Error rates have dropped very significantly, he says, but he could not provide specific numbers.

More Data

Sales and service employees have a WMS Web application on their desktop allowing full visibility into orders. While before Lorenz could only count on basic measures to determine how well the distributor was doing on a particularday - number of packages or dollar volume for the day, for example - now they are able to dive into details.

Available data: orders in, orders that are picked, orders that have shipped, orders that are in process, orders that remain, line item totals and other related data. Also, the company can filter the data. For example, by customer, shipping route or order.

"That historical data is kept in the system as long as you desire," Lorenz says. "We can go back and look at trends that help us to plan for the future."

In addition to historical data, customer service improved because of better visibility into order status. Reps can see the exact status of orders. In addition, they can see what is in each box sent to a customer and can track those boxes with tracking numbers provided by the system.

"There is just such a wealth of information that is invaluable to provide great customer service as well as problem solving," Lorenz says.


While distributors often report employee resistance to change when implementing a technology solution, distributors implementing Warehouse Management Systems typically see less.

"We've found the system to be very intuitive.
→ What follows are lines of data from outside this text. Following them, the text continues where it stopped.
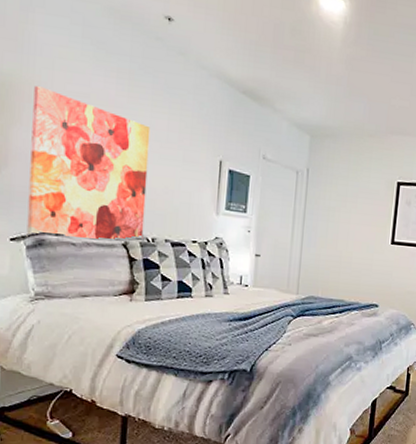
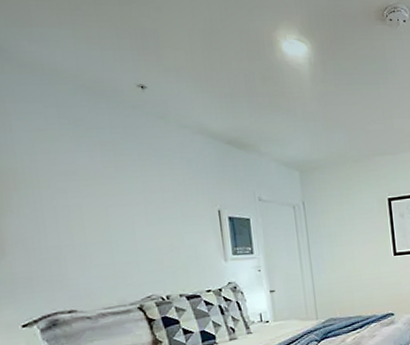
wall art: present [26,85,151,239] -> none [18,171,158,320]

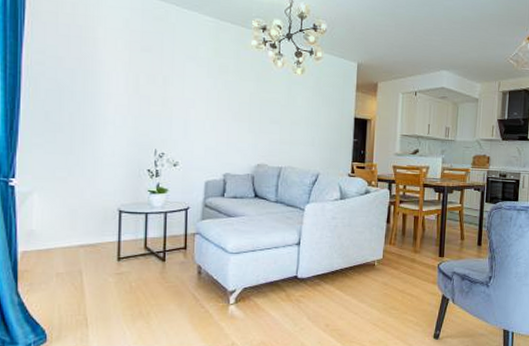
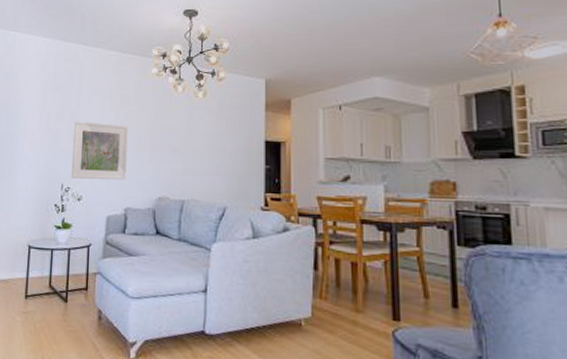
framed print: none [165,86,227,148] -> present [70,121,128,181]

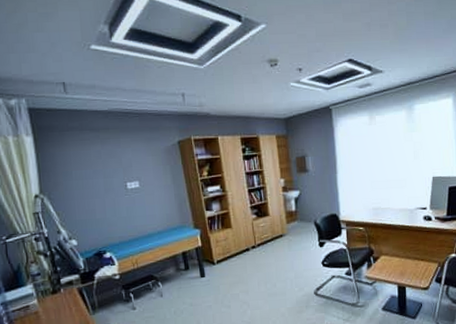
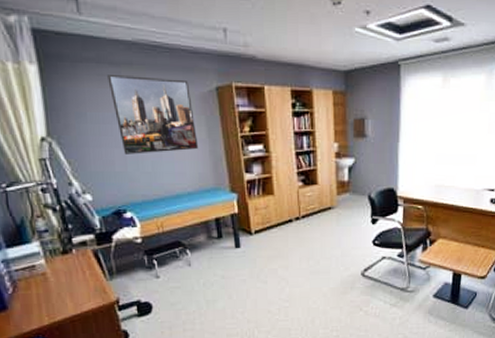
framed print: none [89,138,165,203] -> present [107,75,199,154]

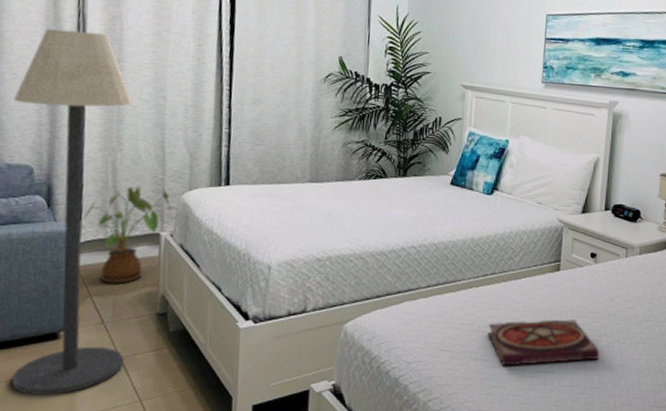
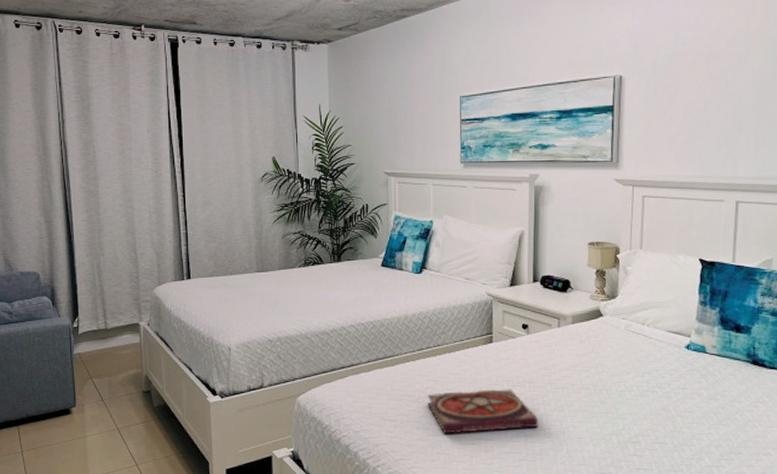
floor lamp: present [11,28,133,395] -> none [20,157,121,460]
house plant: present [83,186,172,284] -> none [80,284,146,367]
It makes a lot of sense. We do have a training process - but we find people pick up on it much quicker than our manual system," Lorenz says. The distributor has 10 full-time warehouse employees and up to 25 part-time in its busy seasons - the spring and summer.

The distributor had a series of meetings at the warehouse at which executives talked about the new system with the employees - showing how it would solve common problems in the warehouse. "People got excited about the change," Lorenz says. "You will never find anyone at our warehouse that would consider going back to the paper world."